The marriage of the two competitors is conditional on Mainfreight's acquiring at least 90 per cent of Owens by October 31.
The only major institutional shareholder is AMP Henderson, with 10.7 per cent, and yesterday it was still making up its mind.
"We haven't decided yet but I can't see anything further developing from here onwards," said Nat Vallahb of AMP Henderson.
The other key players will be the family of founder Sir Robert Owens, with between 30 and 35 per cent of the company. Doug Owens did not return calls yesterday.
The bid, Mainfreight's first for a listed rival, is seen as a response to Toll Holdings' offer for Tranz Rail, which owns the Tranz Link road transport business. Toll sweetened that bid in order to get directors' approval and success remains subject to a 90 per cent acceptance hurdle by an October 10 deadline.
Together Mainfreight and Owens will have revenue of more than $800 million, compared with Tranz Rail's $600 million.
The domestic road transport industry has an estimated 5000 operators.
The companies are secretive about market shares but the heavyweights are Five Star Group (which includes United of Northland, Provincial, Hookers and Transport Nelson), Mainfreight, Eastern Equities (encompassing Hawkes Bay Farmers and Road Freighters), then Owens Group, Rotorua Forest Haulage and Linfox.

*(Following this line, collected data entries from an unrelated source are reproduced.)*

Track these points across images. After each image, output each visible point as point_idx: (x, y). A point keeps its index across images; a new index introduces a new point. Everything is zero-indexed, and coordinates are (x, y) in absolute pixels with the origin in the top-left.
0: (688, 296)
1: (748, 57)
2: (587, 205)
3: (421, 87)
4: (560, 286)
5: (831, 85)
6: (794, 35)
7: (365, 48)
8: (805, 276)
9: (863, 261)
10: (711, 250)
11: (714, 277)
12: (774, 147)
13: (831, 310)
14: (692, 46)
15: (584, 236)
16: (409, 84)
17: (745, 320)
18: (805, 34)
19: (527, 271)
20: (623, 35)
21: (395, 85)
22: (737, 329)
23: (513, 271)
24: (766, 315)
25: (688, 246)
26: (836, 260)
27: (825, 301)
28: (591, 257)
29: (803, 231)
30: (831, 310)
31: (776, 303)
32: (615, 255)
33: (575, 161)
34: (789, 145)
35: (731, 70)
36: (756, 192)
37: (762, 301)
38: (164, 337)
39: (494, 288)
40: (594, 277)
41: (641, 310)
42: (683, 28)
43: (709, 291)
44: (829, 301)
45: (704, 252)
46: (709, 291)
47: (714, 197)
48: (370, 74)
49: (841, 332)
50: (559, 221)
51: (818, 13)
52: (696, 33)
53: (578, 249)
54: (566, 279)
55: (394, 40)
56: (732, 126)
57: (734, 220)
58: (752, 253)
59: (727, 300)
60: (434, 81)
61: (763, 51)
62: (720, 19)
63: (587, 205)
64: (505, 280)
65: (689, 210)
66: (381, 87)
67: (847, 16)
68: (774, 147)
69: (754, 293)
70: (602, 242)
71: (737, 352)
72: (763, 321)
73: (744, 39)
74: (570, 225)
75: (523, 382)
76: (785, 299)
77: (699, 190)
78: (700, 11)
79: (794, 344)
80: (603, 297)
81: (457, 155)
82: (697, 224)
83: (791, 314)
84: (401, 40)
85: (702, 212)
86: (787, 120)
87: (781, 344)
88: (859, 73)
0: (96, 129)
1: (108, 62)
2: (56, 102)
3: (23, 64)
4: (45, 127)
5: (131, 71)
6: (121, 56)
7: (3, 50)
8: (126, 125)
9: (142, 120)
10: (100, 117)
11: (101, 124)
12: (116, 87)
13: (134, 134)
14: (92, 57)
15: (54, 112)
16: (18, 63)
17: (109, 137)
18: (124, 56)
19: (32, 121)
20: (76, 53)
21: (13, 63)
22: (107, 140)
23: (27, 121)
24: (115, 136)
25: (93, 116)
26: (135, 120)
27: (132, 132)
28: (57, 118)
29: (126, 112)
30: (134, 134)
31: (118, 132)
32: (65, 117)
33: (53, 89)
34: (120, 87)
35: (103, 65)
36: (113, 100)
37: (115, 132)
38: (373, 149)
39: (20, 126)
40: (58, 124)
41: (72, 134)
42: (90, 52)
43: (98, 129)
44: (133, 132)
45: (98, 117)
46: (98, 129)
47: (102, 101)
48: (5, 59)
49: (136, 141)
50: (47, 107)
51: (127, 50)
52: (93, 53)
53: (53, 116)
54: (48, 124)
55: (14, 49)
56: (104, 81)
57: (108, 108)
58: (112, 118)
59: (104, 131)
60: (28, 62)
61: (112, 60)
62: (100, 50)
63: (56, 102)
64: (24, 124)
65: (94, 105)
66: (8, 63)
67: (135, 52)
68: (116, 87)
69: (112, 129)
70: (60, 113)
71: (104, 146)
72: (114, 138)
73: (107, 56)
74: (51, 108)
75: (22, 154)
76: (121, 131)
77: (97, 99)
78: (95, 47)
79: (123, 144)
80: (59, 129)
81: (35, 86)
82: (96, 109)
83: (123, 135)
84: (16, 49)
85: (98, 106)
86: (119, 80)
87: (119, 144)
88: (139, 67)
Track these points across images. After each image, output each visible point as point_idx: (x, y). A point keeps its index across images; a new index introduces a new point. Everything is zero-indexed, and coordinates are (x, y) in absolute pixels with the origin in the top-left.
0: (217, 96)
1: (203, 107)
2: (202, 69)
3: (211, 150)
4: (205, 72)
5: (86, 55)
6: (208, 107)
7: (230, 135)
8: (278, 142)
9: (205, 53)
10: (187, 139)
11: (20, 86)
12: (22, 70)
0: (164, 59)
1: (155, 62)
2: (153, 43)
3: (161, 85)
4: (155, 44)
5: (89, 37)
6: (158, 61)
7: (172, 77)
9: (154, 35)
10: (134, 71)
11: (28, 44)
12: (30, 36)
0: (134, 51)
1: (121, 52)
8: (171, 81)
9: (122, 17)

Toll, which has so far received acceptances for 43 per cent of Tranz Rail's shares, has described Owens and Mainfreight as underperforming and taken credit for being a catalyst for industry consolidation.
Owens earned $7 million before interest and tax on revenue of $438 million last year and had its own expansion plans before Mainfreight's unsolicited bid.

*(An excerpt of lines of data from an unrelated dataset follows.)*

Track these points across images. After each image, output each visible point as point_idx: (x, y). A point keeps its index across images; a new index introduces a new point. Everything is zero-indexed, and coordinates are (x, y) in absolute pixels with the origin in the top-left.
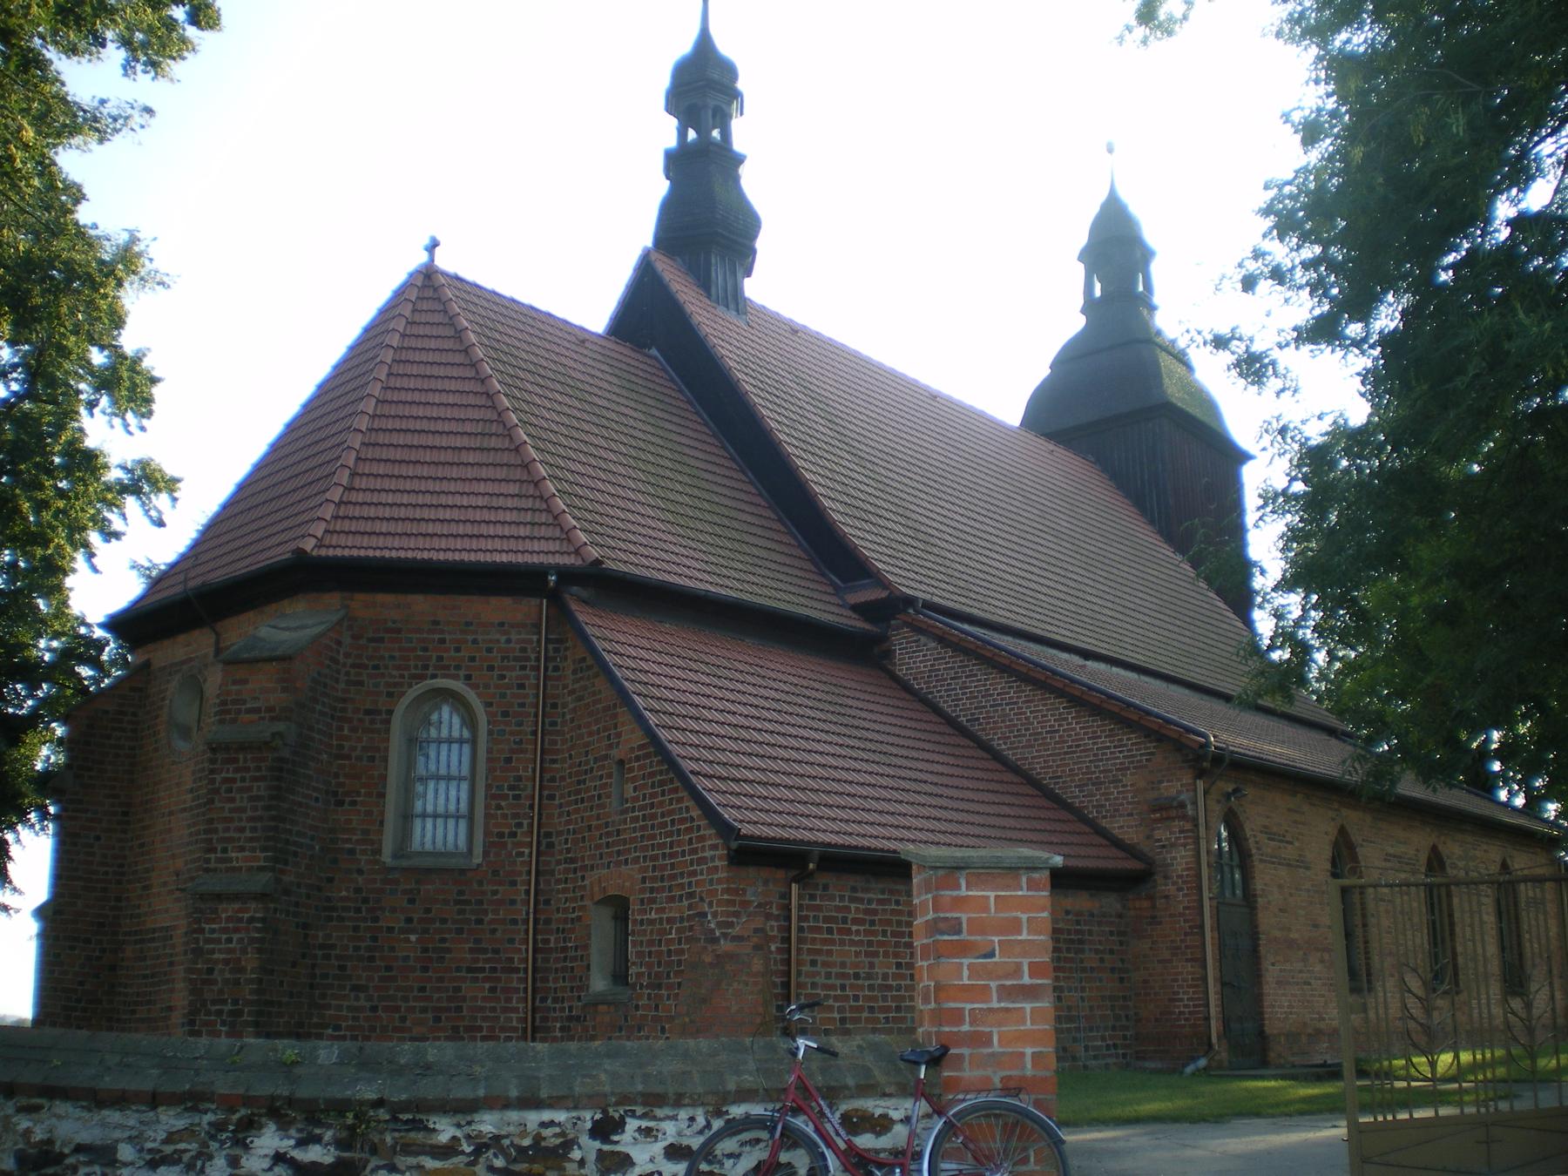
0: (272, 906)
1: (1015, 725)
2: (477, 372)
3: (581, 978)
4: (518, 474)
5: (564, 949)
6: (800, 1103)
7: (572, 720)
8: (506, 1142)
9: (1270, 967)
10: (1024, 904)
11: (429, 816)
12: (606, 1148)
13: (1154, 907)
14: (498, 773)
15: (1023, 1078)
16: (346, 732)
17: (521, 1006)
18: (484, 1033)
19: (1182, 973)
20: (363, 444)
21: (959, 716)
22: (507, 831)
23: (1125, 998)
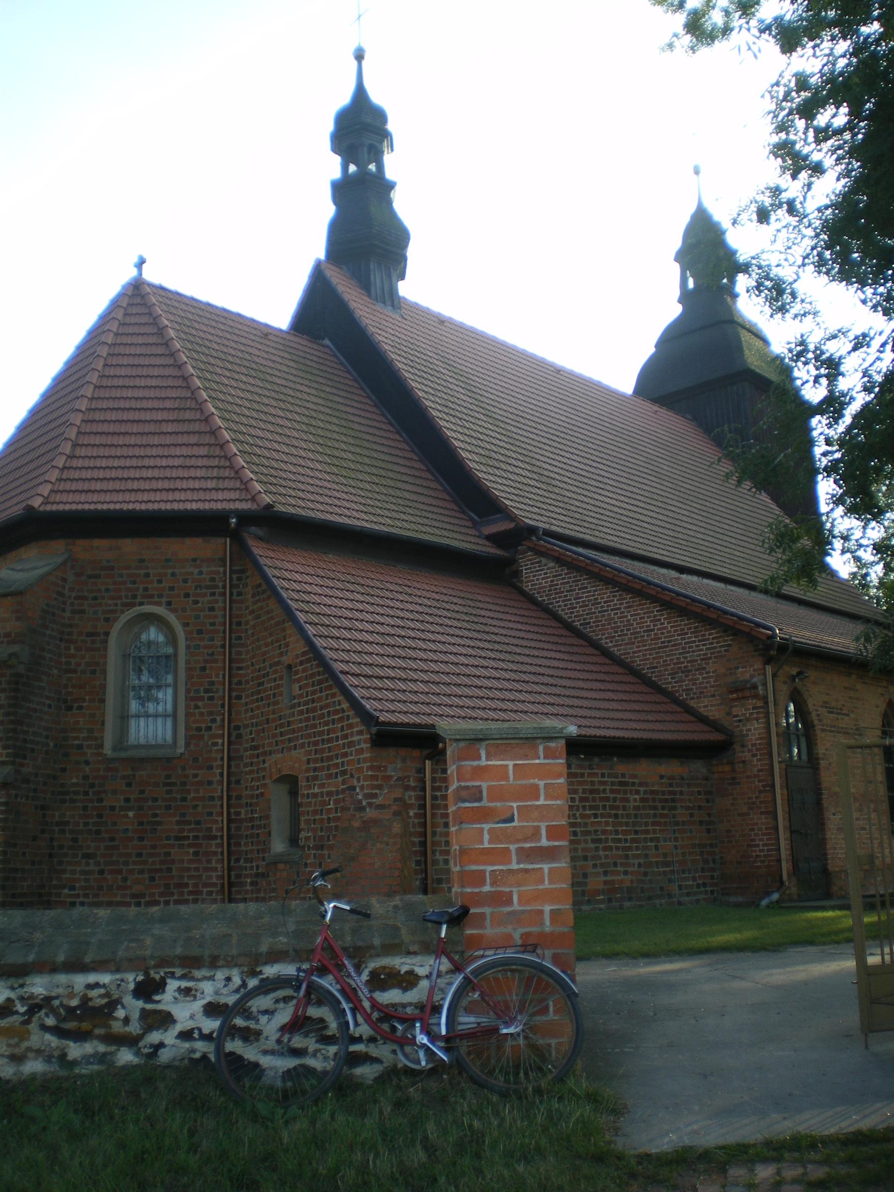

Mainfreight earned $16.93 million before interest and tax on revenue of $417 million. It is not happy at the prospect of Toll owning a monopoly rail operator and a competing truck fleet but has talked to the Australian company about shifting more freight from road to rail.
Mainfreight already owns 15.5 per cent of Owens and intends to keep the brand. It is expected to sell some Owens assets and has also said it will raise new equity within 18 months to restructure the bank financing it is using for the deal. Its adviser is Grant Samuel.
Mainfreight's new offer values Owens at $62.19 million. Mainfreight was valued at $106.49 million at yesterday's share price of $1.29. Owens' shares rose 3.85 per cent to $1.08 in response to the increased offer.
Mainfreight's hostile takeover led to a clash between the two truckers over disclosure, but Mainfreight managing director Don Braid said discussions between the two more recently had been "good" and Owens had "been somewhat more forthcoming".
"Obviously we will look at all facets of the business once we have completed the transaction," he said.
The Owens board said the new offer was inside the $1.09 to $1.27 a share valuation by Deloitte Corporate Finance and directors would be accepting the bid for their own shares.
Mainfreight itself is relatively protected from takeover because founders, including Bruce Plestead, own 28 per cent. Decisions on the form of a future equity raising could change that.
If Mainfreight is successful, Owens will be delisted.
Mainfreight's new offer
$1.10 a share.
Values Owens Group at $62.19 million.
Offer closes October 31.
Combined Mainfreight/Owens will have revenue of more than $800 million.
Owens board recommends shareholders accept the offer.